The narrator of Pastoralia, the title story, has things even worse. He lives in a cave, albeit a fake one, that is an exhibit in a mysterious, at least to him, theme park. He and Janet, his cavewoman partner, are supposed to perform daily Stone Age tasks-cooking a goat, working on pictographs, grabbing and pretending to eat insects-for the benefit of spectators, but hardly anyone comes by to observe them anymore. The fax machine in the caveman's private quarters spits out ominous messages from the park management: "Those of you who have no need to be worried should not in the least be worried. As for those who should be worried, it's a little late to start worrying now, you should have started months ago."

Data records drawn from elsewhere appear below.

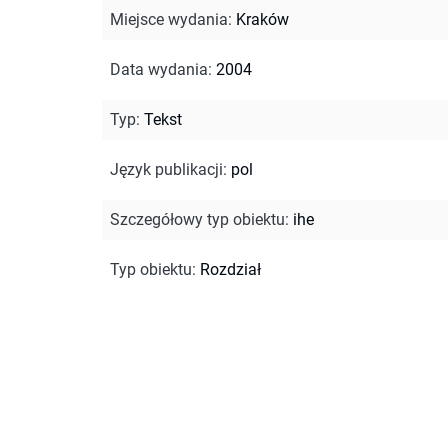
Miejsce wydania
:
Kraków
Data wydania
:
2004
Typ
:
Tekst
Język publikacji
:
pol
Szczegółowy typ obiektu
:
ihe
Typ obiektu
:
Rozdział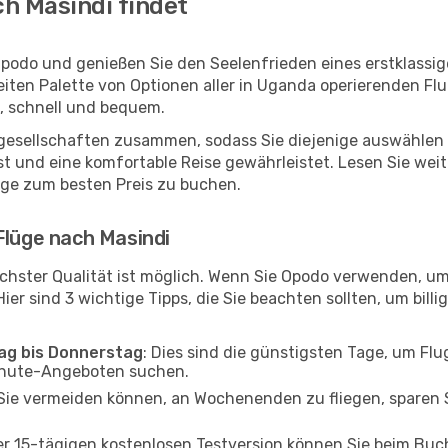
h Masindi findet
Opodo und genießen Sie den Seelenfrieden eines erstklass
reiten Palette von Optionen aller in Uganda operierenden Fl
h, schnell und bequem.
ggesellschaften zusammen, sodass Sie diejenige auswählen 
 und eine komfortable Reise gewährleistet. Lesen Sie weite
üge zum besten Preis zu buchen.
Flüge nach Masindi
chster Qualität ist möglich. Wenn Sie Opodo verwenden, um
er sind 3 wichtige Tipps, die Sie beachten sollten, um billi
tag bis Donnerstag
: Dies sind die günstigsten Tage, um Fl
inute-Angeboten suchen.
Sie vermeiden können, an Wochenenden zu fliegen, sparen S
ner 15-tägigen kostenlosen Testversion können Sie beim Bu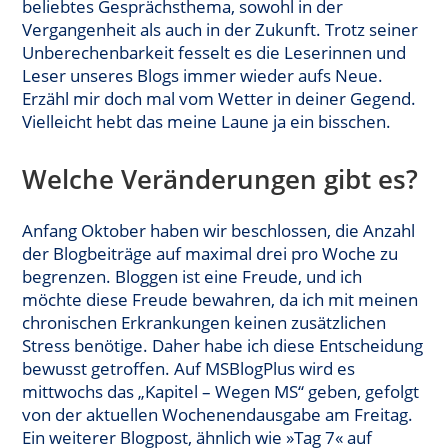
beliebtes Gesprächsthema, sowohl in der
Vergangenheit als auch in der Zukunft. Trotz seiner
Unberechenbarkeit fesselt es die Leserinnen und
Leser unseres Blogs immer wieder aufs Neue.
Erzähl mir doch mal vom Wetter in deiner Gegend.
Vielleicht hebt das meine Laune ja ein bisschen.
Welche Veränderungen gibt es?
Anfang Oktober haben wir beschlossen, die Anzahl
der Blogbeiträge auf maximal drei pro Woche zu
begrenzen. Bloggen ist eine Freude, und ich
möchte diese Freude bewahren, da ich mit meinen
chronischen Erkrankungen keinen zusätzlichen
Stress benötige. Daher habe ich diese Entscheidung
bewusst getroffen. Auf MSBlogPlus wird es
mittwochs das „Kapitel – Wegen MS“ geben, gefolgt
von der aktuellen Wochenendausgabe am Freitag.
Ein weiterer Blogpost, ähnlich wie »Tag 7« auf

The characters in Pastoralia try desperately to clamber up out of their ruts. In Winky, Neil Yaniky goes to a local Hyatt to hear a self-help guru named Tom Rodgers tell the paying guests how to get other people to stop "crapping in your oatmeal." Yaniky adopts the speaker's recommended mantra-"Now is the time for me to win"- but can't muster the appalling selfishness to act on those words and kick his deranged sister out of his house.

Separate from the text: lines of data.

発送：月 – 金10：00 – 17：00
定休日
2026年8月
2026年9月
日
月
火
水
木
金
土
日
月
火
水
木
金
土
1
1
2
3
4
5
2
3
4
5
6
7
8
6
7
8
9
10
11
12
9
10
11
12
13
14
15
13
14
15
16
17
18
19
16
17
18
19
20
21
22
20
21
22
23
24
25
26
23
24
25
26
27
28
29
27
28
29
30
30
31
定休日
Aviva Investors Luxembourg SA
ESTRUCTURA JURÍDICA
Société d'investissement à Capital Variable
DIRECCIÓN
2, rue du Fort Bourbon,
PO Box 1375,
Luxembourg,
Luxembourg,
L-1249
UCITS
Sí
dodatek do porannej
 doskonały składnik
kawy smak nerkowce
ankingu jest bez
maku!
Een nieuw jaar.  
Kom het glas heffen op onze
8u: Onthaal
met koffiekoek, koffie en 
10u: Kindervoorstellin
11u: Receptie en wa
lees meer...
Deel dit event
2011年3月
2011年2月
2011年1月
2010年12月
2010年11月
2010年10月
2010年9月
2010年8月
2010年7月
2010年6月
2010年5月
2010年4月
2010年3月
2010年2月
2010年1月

A character in The Falls daydreams about the greatness that has somehow eluded him: "His childhood dreams had been so bright, he had hoped for so much, it couldn't be true that he was a nobody, although, on the other hand, what kind of somebody spends the best years of his life swearing at a photocopier?"

That concluding question typifies the sort of humor that Saunders consistently wrings out of his characters' constrained existences. These losers are too self-aware to pity, and the world they perceive is unsettlingly familiar. Think TV can't get any more moronic? Check out what Saunders' people watch: How My Child Died Violently or The Worst That Could Happen, "a half-hour of computer simulations of tragedies that have never actually happened but theoretically could." Ever felt that your job is the equivalent of a theme-park exhibit? Pastoralia will not refute such subversive notions, but it makes them tolerably, screamingly funny.